3. The constitution of Pakistan (right to association, Article 17) and The Industrial Relations Act, 2012, give the right to workers, including domestic workers, to organise a trade union. In January 2015, Pakistan Workers Federation (PWF) formed the Domestic Workers’ Trade Union, under the provisions of the Punjab Industrial Relations Act, 2010.
4. Domestic workers are included in the category of workers protected under Minimum Wage Act 1961. The Sindh Assembly has also passed a law, the Sindh Minimum Wages Bill, 2015, to regulate the minimum wage of unskilled workers in the province and has set the minimum wage for 2015-2016 at Rs13,000 per month in Sindh.

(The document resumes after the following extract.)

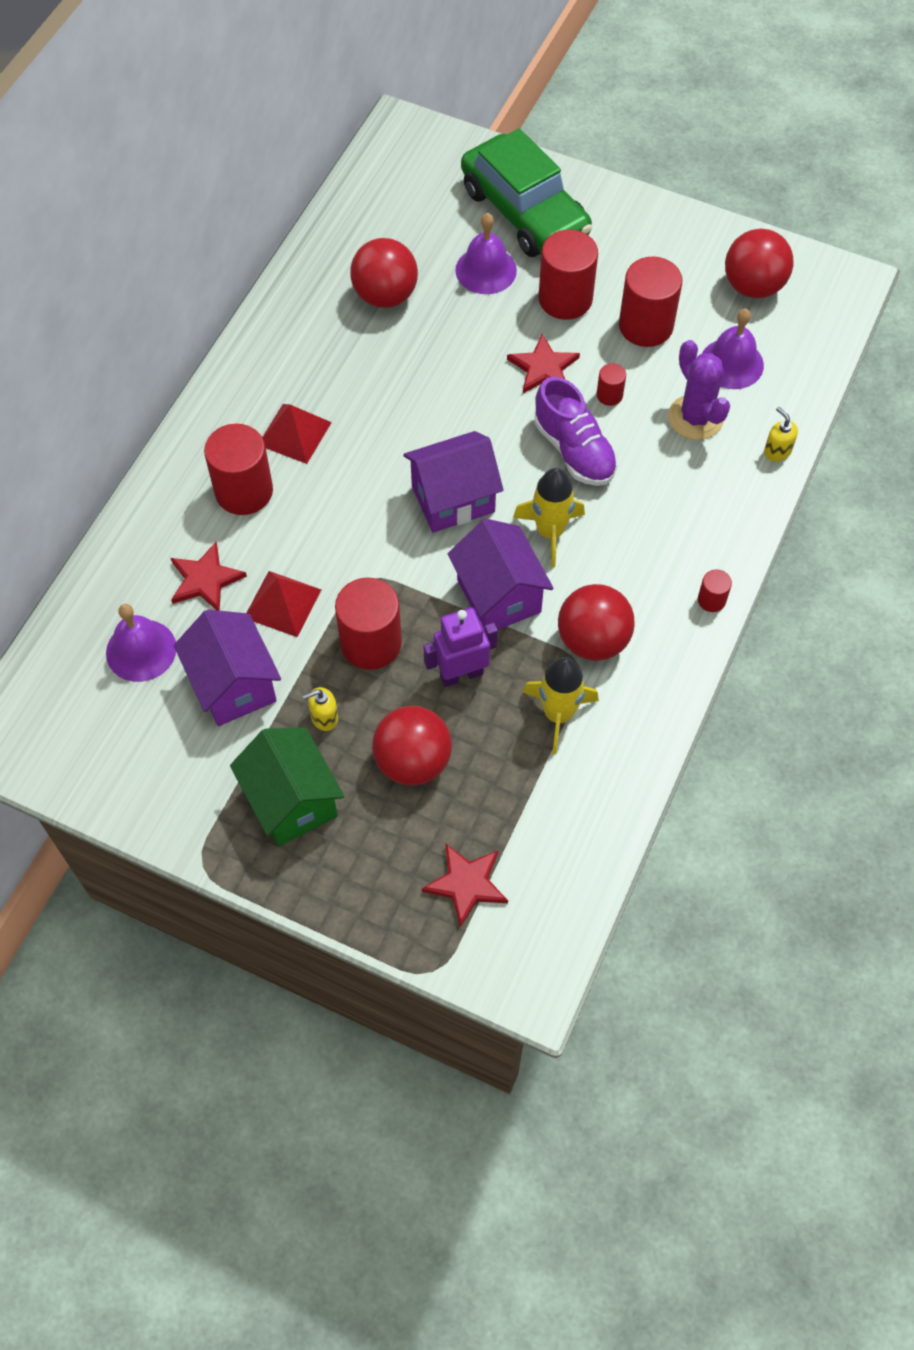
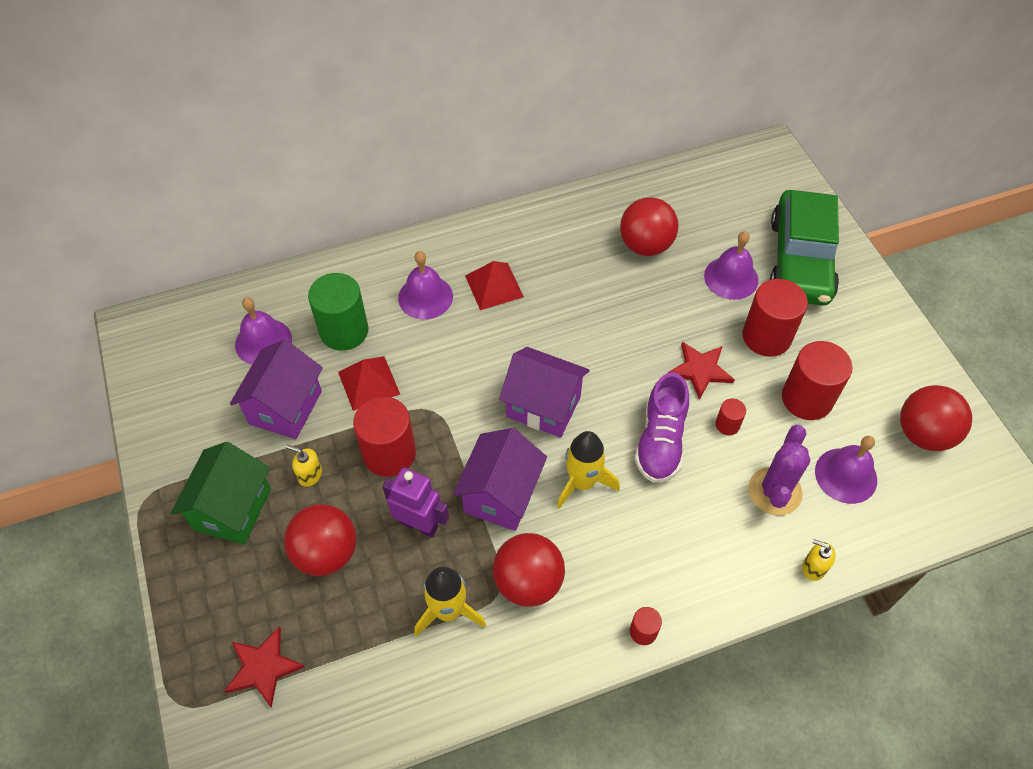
camera: 45 degrees right, 5 degrees down
(205, 580) = (344, 331): red star -> green cylinder
(244, 491) = (425, 297): red cylinder -> purple bell
(777, 451) = (813, 567): yellow soap dispenser -> yellow soap dispenser turned 75 degrees counterclockwise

5. Under section 55-A of Punjab Provincial Employees Social Security Ordinance, 1965, “every employer of a domestic servant shall be liable to provide [medical treatment] at his own cost”.
6. ILO provides guidance regarding the rights of domestic workers in the form of ILO Domestic Workers Convention, 2011 (No 189). Pakistan has not yet ratified this convention, although there is international and national pressure to ratify. Some of the key articles of this convention are as follows:
- All domestic workers should have the right to association.
- Elimination of forced labour.
- Abolition of child labour.
- Regulation of a minimum wage, as well as age of domestic workers.
- Safety against all forms of abuse and/or harassment.
- Violence and discrimination.
- Decent working conditions as well as a healthy and safe working environment.
- Full disclosure of their rights and duties at the start of employment and, if possible, in the form of a written contract.
- Weekly rest of at least 24 consecutive hours.
- Monthly payment of wages.
- Overtime compensation.
- Above all, provision and protection of social security and fundamental human rights.
7. According to Labour Force Survey 2012-2013, approximately 60 per cent of the workers earn less than Rs10,000 and 20 per cent earn less than Rs5,000.
Now that we know enough, let’s start educating others!